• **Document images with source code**

<<<<

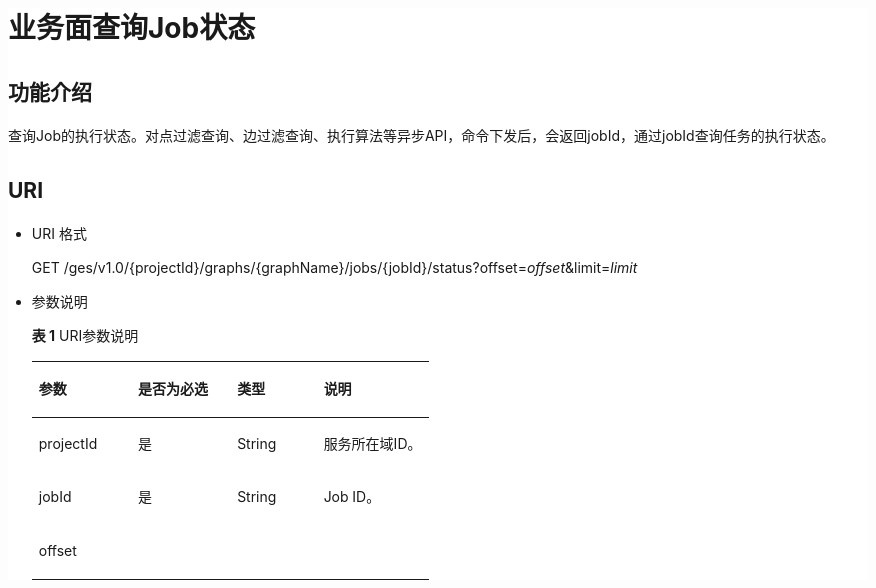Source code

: # 业务面查询Job状态<a name="ges_03_0037"></a>

## 功能介绍<a name="section58484388201256"></a>

查询Job的执行状态。对点过滤查询、边过滤查询、执行算法等异步API，命令下发后，会返回jobId，通过jobId查询任务的执行状态。

## URI<a name="section20990726201256"></a>

-   URI 格式

    GET /ges/v1.0/\{projectId\}/graphs/\{graphName\}/jobs/\{jobId\}/status?offset=_offset_&limit=_limit_

-   参数说明

    **表 1**  URI参数说明

    <a name="table704858020149"></a>
    <table><thead align="left"><tr id="row2641929920149"><th class="cellrowborder" valign="top" width="25%" id="mcps1.2.5.1.1"><p id="p48844757201436"><a name="p48844757201436"></a><a name="p48844757201436"></a>参数</p>
    </th>
    <th class="cellrowborder" valign="top" width="25%" id="mcps1.2.5.1.2"><p id="p64111224201436"><a name="p64111224201436"></a><a name="p64111224201436"></a>是否为必选</p>
    </th>
    <th class="cellrowborder" valign="top" width="21.8%" id="mcps1.2.5.1.3"><p id="p25626627201436"><a name="p25626627201436"></a><a name="p25626627201436"></a>类型</p>
    </th>
    <th class="cellrowborder" valign="top" width="28.199999999999996%" id="mcps1.2.5.1.4"><p id="p62490911201436"><a name="p62490911201436"></a><a name="p62490911201436"></a>说明</p>
    </th>
    </tr>
    </thead>
    <tbody><tr id="row5069365220149"><td class="cellrowborder" valign="top" width="25%" headers="mcps1.2.5.1.1 "><p id="p34819880201436"><a name="p34819880201436"></a><a name="p34819880201436"></a>projectId</p>
    </td>
    <td class="cellrowborder" valign="top" width="25%" headers="mcps1.2.5.1.2 "><p id="p1838054201436"><a name="p1838054201436"></a><a name="p1838054201436"></a>是</p>
    </td>
    <td class="cellrowborder" valign="top" width="21.8%" headers="mcps1.2.5.1.3 "><p id="p14664660201436"><a name="p14664660201436"></a><a name="p14664660201436"></a>String</p>
    </td>
    <td class="cellrowborder" valign="top" width="28.199999999999996%" headers="mcps1.2.5.1.4 "><p id="p46986778201436"><a name="p46986778201436"></a><a name="p46986778201436"></a>服务所在域ID。</p>
    </td>
    </tr>
    <tr id="row309032620149"><td class="cellrowborder" valign="top" width="25%" headers="mcps1.2.5.1.1 "><p id="p27840876201436"><a name="p27840876201436"></a><a name="p27840876201436"></a>jobId</p>
    </td>
    <td class="cellrowborder" valign="top" width="25%" headers="mcps1.2.5.1.2 "><p id="p40518487201436"><a name="p40518487201436"></a><a name="p40518487201436"></a>是</p>
    </td>
    <td class="cellrowborder" valign="top" width="21.8%" headers="mcps1.2.5.1.3 "><p id="p60771990201436"><a name="p60771990201436"></a><a name="p60771990201436"></a>String</p>
    </td>
    <td class="cellrowborder" valign="top" width="28.199999999999996%" headers="mcps1.2.5.1.4 "><p id="p23584146201436"><a name="p23584146201436"></a><a name="p23584146201436"></a>Job ID。</p>
    </td>
    </tr>
    <tr id="row5426698520149"><td class="cellrowborder" valign="top" width="25%" headers="mcps1.2.5.1.1 "><p id="p12973251201436"><a name="p12973251201436"></a><a name="p12973251201436"></a>offset</p>
    </td>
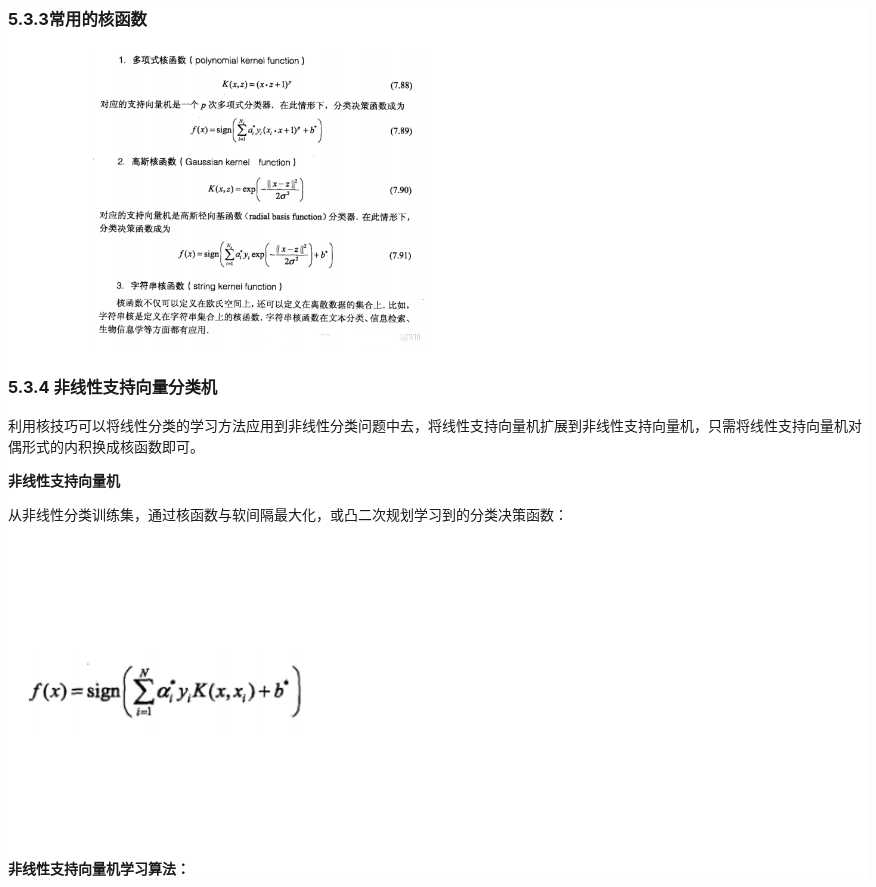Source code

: </html>

### 5.3.3常用的核函数

<html>
    <img src='https://github.com/Zhang-Sun/ML-Machine-Learning/blob/master/支持向量机算法实战/图像/SVM21.png' width=500 height=300>
    </html>

### 5.3.4 非线性支持向量分类机

利用核技巧可以将线性分类的学习方法应用到非线性分类问题中去，将线性支持向量机扩展到非线性支持向量机，只需将线性支持向量机对偶形式的内积换成核函数即可。

**非线性支持向量机**

从非线性分类训练集，通过核函数与软间隔最大化，或凸二次规划学习到的分类决策函数：

<html>
    <img src='https://github.com/Zhang-Sun/ML-Machine-Learning/blob/master/支持向量机算法实战/图像/SVM22.png' width=300 height=300>
</html>

**非线性支持向量机学习算法：**

<html>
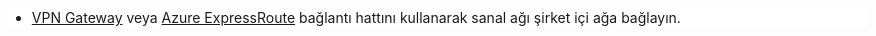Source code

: - [VPN Gateway](../vpn-gateway/vpn-gateway-howto-multi-site-to-site-resource-manager-portal.md?toc=%2fazure%2fvirtual-network%2ftoc.json) veya [Azure ExpressRoute](../expressroute/expressroute-howto-linkvnet-portal-resource-manager.md?toc=%2fazure%2fvirtual-network%2ftoc.json) bağlantı hattını kullanarak sanal ağı şirket içi ağa bağlayın.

>>>>

• **The problem**
From the records above, return each line where "height" occurs.

• **Task response**
    <img src='https://github.com/Zhang-Sun/ML-Machine-Learning/blob/master/支持向量机算法实战/图像/SVM21.png' width=500 height=300>
    <img src='https://github.com/Zhang-Sun/ML-Machine-Learning/blob/master/支持向量机算法实战/图像/SVM22.png' width=300 height=300>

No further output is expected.